■ Supplied text
Mitch wrote here about recent remarks by Kevin Gutzman regarding judicial activism.  Here are some thoughts on what was discussed.

The Good

Much depends on how one defines judicial activism–it has been used by both conservatives and liberals to criticize courts.  In his remarks, Gutzman properly argues that striking down a law as unconstitutional isn’t judicial activism.  For my purposes, and I think the way the term is properly understood, judicial activism is ruling on cases without any concern for the law but based on personal preferences.

If Congress passes a law that is unconstitutional, it is the court’s duty to strike it down.  A court isn’t being judicially active by not deferring to Congress as to what is constitutional.

As for respecting past precedent, there is a level of judicial activism when not respecting past decisions.  This doesn’t make it wrong or even a “judicial activist decision.”

In fact, by completely disregarding the Constitution in favor of past precedent, this could be an even worse example of judicial activism.  I have no idea why respecting stare decisis is somehow more important than not fixing a clear misinterpretation of the Constitution.  Having said that, the principle of stare decisis (respecting past precedent) is critical for our judicial system by helping to ensure judges don’t reinvent the wheel, and to promote predicitability in the law.

■ Your objective
Quote the passage of the post on judicial activism from "Much depends on" up to and including "on personal preferences.". The entries that come after this post on judicial activism are separate material and are not part of it.

■ Given records
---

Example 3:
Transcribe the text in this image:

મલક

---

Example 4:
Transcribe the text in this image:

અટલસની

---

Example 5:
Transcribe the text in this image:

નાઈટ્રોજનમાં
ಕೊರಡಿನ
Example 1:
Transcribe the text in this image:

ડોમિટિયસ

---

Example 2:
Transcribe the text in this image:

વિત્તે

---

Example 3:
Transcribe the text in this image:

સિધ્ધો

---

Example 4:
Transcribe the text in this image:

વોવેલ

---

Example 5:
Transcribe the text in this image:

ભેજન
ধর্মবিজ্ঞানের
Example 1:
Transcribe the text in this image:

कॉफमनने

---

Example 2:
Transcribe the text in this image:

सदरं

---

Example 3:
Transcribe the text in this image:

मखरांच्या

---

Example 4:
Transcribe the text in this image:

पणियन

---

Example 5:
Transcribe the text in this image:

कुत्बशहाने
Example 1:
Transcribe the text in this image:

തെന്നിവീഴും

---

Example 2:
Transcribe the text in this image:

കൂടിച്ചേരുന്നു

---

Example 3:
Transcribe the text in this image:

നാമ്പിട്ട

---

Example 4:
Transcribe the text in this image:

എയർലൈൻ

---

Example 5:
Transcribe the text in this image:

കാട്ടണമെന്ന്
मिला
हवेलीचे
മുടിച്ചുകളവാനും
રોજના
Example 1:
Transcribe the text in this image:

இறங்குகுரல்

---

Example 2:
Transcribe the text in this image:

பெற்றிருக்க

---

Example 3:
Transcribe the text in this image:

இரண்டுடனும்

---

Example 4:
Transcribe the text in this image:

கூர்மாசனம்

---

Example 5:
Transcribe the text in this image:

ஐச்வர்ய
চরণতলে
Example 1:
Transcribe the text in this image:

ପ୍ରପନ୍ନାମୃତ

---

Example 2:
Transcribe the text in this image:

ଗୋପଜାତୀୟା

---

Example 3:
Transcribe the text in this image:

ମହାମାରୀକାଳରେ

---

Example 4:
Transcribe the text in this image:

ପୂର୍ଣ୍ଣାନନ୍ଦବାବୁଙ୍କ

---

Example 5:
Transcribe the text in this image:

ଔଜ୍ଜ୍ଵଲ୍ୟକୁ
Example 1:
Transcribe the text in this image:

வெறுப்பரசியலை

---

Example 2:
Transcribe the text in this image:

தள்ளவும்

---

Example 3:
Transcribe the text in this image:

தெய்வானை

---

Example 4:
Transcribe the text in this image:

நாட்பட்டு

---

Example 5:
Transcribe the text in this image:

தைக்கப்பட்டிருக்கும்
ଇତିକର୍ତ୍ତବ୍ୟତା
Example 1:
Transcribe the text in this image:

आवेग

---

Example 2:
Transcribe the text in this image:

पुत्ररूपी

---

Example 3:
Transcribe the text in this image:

■ Result of this task
Much depends on how one defines judicial activism–it has been used by both conservatives and liberals to criticize courts.  In his remarks, Gutzman properly argues that striking down a law as unconstitutional isn’t judicial activism.  For my purposes, and I think the way the term is properly understood, judicial activism is ruling on cases without any concern for the law but based on personal preferences.